→ **RECORDS SUPPLIED**
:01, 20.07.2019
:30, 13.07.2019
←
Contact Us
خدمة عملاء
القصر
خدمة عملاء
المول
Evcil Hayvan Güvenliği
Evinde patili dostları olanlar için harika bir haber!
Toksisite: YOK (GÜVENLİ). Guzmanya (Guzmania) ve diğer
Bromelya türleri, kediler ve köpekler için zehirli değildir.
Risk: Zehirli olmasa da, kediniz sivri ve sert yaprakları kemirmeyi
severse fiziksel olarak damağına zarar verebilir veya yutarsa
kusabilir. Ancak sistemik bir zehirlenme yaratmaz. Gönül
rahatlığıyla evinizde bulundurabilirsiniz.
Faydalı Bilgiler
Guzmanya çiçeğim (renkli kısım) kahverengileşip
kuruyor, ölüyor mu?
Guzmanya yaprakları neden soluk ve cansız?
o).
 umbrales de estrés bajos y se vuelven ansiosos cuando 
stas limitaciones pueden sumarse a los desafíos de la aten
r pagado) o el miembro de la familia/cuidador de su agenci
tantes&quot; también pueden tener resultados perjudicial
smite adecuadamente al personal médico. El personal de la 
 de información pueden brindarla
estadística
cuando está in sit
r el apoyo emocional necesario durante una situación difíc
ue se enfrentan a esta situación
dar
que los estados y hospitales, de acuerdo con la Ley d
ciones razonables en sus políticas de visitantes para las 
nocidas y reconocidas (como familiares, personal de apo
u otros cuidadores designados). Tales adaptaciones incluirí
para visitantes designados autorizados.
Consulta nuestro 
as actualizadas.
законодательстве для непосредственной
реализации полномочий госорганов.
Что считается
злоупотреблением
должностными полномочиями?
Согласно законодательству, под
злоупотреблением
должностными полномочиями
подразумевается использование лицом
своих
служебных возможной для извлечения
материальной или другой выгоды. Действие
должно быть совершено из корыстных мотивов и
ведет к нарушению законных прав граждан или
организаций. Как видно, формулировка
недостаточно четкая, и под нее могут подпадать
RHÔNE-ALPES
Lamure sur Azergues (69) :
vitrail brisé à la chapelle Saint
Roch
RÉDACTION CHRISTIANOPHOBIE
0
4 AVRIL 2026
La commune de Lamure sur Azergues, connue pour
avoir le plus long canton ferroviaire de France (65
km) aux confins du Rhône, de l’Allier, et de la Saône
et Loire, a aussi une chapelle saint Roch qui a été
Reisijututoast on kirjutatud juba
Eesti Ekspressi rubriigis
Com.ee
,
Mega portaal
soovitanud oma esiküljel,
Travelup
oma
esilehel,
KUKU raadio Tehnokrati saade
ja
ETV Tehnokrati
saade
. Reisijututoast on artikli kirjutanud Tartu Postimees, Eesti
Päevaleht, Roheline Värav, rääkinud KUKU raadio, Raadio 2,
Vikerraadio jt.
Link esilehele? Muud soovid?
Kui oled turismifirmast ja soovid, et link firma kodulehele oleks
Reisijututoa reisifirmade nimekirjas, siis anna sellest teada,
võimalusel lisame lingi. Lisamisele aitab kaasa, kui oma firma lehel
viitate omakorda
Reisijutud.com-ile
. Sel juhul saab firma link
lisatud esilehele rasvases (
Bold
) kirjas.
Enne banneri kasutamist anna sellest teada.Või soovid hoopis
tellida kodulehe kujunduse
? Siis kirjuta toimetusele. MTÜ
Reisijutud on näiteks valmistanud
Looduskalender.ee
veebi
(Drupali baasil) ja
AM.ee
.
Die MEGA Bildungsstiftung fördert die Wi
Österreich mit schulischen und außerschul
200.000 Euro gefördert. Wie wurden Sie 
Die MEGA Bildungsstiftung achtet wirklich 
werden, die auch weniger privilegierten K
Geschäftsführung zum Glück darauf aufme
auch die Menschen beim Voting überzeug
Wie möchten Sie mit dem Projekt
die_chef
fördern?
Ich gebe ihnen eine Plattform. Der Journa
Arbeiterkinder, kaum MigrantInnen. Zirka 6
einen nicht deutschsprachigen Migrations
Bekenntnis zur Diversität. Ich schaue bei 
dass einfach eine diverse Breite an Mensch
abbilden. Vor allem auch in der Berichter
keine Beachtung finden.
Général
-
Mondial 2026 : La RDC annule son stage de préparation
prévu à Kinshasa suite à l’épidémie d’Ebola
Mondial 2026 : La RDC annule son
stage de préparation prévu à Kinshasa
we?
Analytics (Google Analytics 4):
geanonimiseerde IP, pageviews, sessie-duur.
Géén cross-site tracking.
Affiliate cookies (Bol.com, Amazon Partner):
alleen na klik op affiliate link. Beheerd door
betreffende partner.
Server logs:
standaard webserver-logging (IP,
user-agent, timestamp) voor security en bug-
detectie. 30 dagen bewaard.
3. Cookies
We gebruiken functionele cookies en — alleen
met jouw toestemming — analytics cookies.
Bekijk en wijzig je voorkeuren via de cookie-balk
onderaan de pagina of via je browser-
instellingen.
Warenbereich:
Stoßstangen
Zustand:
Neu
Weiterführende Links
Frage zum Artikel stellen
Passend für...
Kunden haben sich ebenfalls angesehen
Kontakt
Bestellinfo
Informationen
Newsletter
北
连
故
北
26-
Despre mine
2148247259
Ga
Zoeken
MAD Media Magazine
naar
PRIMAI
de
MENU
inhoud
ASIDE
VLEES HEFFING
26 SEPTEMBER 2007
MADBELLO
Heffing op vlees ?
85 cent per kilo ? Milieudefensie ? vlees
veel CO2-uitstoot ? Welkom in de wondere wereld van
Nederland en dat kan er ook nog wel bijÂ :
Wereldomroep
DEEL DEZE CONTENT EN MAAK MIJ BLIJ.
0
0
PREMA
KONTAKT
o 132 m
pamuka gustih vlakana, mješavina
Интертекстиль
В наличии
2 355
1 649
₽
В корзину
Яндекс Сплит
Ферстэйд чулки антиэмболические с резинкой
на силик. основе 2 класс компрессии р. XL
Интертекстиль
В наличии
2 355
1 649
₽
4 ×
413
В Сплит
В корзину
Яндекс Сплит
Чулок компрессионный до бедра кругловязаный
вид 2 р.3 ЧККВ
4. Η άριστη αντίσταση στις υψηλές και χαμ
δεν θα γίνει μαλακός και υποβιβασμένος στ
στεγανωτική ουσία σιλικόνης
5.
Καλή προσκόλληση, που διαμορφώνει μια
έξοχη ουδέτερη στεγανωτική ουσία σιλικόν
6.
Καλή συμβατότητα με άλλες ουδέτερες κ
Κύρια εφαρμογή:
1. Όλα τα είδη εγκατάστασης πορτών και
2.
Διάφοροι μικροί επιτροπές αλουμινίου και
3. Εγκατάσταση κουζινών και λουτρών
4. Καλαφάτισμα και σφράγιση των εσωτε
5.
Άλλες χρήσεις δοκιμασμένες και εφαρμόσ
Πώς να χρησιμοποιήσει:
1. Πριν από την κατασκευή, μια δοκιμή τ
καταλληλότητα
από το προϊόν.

→ **WHAT IS BEING ASKED**
Give the count of lines that hold the word "Guzmanya" in the listing above, with no other text.

→ **COMPLETED TASK**
3